Sunrise/sunset: Up all day.
It was hard leaving Yorkshire. I left just after midday last Saturday and the last few hours were melancholy. I travelled to Gatwick on the train: a frustrating journey as I misbooked my tickets on the Trainline App and though I realised my error moments after I had done it, it couldn’t be undone. And so I walked through Leeds station and watched an almost empty train to Kings Cross leave ten minutes after I arrived there, then travelled to York, where two more trains to the same destination left before the one I was booked onto pulled in. Still, I stayed overnight in a Premier Inn near the North Terminal and set off at a civilised time on Sunday morning to fly home.
That day’s journey was somewhat hair-raising. I flew from Gatwick to Bergen, then from Bergen to Tromsø. The original plan was that John was to collect me from the airport, but as he was stuck in the UK due to the SAS strike, I planned on getting a bus from the airport to the fast boat and taking the last boat of the day, which left Tromsø at 8pm. All the connections were a bit tight, but despite a couple of delays and an almost interminable wait, while they unloaded the baggage for four planes onto the two, smallish luggage carousels in Tromsø, I arrived safely at around 10pm. Just as well as I was due in the abattoir at 6am on Monday morning. Had I not made it, I would have been faced with the interesting dilemma of which of my colleagues might be willing to take the two and a half hour drive to Tromsø at an unspecified time on a Sunday evening.
It’s been a fairly typical summer week at work. I was at the abattoir Monday to Wednesday, then on Thursday I set to, tackling the six new cases I’ve been sent. Fortunately, the abattoir is closed next week, so hopefully I will get at least half of the investigations under way then, and keep my fingers crossed that I don’t get another six in the meantime. The good news is that Gry is sacrificing some of the first week of her holiday to come out with me.
I haven’t been out and about too much this week, but Triar and I did take a tour down the pathway at the back of the house and round to the little harbour that lies near the bottom of the hill. I’ve commented before on the fact that most of the small paths are blocked in the winter due to the snow. When it’s a meter deep and regularly added to, they rapidly become impassable. But this is a land of extremes. While the long dark spell brings a blanket of white over the landscape, the light brings so much life that even the floors of dense pine forests are swathed in green. This was the path Triar and I took. The undergrowth is at shoulder height.
And here’s Triar on the harbour wall.
Of course, all that growth means there are lots of insects. In particular, I love watching the bumble bees.
The last two photos are from a trip to collect John from the airport yesterday evening. I set off for Tromsø before his plane left Oslo and before the hour and a half delay was announced, so I took my time (and a small detour) driving up. The tops of the mountains were swathed in clouds, but now and then I would catch sight of a rocky peak.

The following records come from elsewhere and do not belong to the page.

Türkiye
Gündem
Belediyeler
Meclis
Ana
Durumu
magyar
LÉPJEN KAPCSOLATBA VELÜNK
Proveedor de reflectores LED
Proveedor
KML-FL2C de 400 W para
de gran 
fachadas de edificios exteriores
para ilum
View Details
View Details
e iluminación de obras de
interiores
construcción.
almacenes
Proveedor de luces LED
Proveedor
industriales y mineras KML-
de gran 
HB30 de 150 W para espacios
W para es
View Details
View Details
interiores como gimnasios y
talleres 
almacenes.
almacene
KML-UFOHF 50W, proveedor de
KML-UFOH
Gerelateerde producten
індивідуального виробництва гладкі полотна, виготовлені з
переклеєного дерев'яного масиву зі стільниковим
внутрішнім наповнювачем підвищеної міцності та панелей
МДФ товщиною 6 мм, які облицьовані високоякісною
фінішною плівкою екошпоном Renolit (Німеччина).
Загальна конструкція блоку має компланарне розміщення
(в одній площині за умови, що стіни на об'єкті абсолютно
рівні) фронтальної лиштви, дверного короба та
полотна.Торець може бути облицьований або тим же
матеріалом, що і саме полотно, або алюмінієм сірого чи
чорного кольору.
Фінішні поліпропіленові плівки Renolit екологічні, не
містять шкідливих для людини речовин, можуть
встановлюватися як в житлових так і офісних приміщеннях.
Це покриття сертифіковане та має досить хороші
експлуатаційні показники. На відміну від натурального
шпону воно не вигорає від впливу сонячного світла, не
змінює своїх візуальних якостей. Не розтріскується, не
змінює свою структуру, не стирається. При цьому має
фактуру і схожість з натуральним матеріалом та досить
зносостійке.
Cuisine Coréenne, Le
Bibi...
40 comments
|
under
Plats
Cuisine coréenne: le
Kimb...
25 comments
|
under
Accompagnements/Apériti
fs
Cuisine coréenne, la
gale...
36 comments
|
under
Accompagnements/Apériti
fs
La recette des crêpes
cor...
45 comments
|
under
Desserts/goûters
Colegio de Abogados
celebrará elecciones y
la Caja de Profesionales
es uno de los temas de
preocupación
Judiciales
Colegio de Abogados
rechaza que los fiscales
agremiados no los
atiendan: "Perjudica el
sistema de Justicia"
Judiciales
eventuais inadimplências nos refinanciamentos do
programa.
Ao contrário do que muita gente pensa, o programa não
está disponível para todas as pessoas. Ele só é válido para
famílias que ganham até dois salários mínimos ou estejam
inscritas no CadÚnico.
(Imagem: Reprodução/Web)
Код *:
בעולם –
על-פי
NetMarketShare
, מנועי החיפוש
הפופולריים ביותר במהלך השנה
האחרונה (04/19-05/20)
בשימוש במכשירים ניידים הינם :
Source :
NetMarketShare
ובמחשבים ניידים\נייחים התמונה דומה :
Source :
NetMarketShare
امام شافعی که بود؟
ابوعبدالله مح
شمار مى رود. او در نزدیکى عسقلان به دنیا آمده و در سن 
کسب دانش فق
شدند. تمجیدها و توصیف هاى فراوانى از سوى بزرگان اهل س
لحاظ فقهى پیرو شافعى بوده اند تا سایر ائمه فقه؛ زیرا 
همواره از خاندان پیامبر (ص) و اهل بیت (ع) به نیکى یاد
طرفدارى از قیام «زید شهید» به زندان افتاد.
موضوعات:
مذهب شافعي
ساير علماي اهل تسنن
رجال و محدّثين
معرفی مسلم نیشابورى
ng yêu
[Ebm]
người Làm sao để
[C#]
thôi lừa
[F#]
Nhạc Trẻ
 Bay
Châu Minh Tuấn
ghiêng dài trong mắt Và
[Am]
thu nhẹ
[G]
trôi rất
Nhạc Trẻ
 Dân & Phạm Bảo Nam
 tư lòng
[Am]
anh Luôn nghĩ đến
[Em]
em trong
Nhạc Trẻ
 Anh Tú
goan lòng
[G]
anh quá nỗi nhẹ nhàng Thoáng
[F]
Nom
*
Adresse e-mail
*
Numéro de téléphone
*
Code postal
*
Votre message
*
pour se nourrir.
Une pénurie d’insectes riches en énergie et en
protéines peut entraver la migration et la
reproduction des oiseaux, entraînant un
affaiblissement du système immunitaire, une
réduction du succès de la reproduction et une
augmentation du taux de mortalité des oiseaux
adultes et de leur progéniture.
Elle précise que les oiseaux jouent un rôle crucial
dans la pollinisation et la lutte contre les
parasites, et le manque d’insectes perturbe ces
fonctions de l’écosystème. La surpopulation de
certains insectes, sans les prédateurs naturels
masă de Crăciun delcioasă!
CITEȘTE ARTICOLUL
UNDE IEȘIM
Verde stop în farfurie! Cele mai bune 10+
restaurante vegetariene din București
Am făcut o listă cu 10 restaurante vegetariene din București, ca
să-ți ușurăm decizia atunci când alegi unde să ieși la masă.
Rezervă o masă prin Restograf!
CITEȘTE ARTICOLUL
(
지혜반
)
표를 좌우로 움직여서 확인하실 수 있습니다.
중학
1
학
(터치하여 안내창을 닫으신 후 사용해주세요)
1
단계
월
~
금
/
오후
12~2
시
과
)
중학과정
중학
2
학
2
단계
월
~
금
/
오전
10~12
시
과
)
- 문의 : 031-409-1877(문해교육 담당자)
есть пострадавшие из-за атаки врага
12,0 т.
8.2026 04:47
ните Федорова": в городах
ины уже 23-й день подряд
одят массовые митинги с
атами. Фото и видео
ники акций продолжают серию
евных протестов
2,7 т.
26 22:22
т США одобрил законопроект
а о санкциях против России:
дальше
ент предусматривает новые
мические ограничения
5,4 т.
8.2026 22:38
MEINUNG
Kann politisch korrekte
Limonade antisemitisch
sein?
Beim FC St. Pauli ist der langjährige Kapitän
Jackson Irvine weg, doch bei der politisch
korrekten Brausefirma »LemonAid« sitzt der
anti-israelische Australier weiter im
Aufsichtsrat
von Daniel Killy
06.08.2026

And as ever, where the mountains are so steep, there are stunning waterfalls along the roadside. Though technically today is the last day of 24 hour daylight, there was a brief period around 1am where it was definitely twilight. Due to the mountains, though the sun is still technically above the horizon, the reality is a little different.
And though it was hard leaving Yorkshire, and Mum and Dad, now I am back, I am not homesick. The week after next, I will get the keys to my new house, and then a whole new chapter will be beginning. Have a lovely week all!
2 thoughts on “The Rest is History”
ahh, the new house, the next chapter; “the path is made by walking” (Antonio Machado)
Exactly that! Nicely summed up, thanks.